Task item: Please retype the data below in full.

::::

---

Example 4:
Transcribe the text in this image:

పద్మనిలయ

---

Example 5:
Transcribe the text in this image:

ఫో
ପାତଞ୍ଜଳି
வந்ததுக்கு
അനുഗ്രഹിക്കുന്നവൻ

::::

Output for this exercise:
---

Example 4:
Transcribe the text in this image:

పద్మనిలయ

---

Example 5:
Transcribe the text in this image:

ఫో
ପାତଞ୍ଜଳି
வந்ததுக்கு
അനുഗ്രഹിക്കുന്നവൻ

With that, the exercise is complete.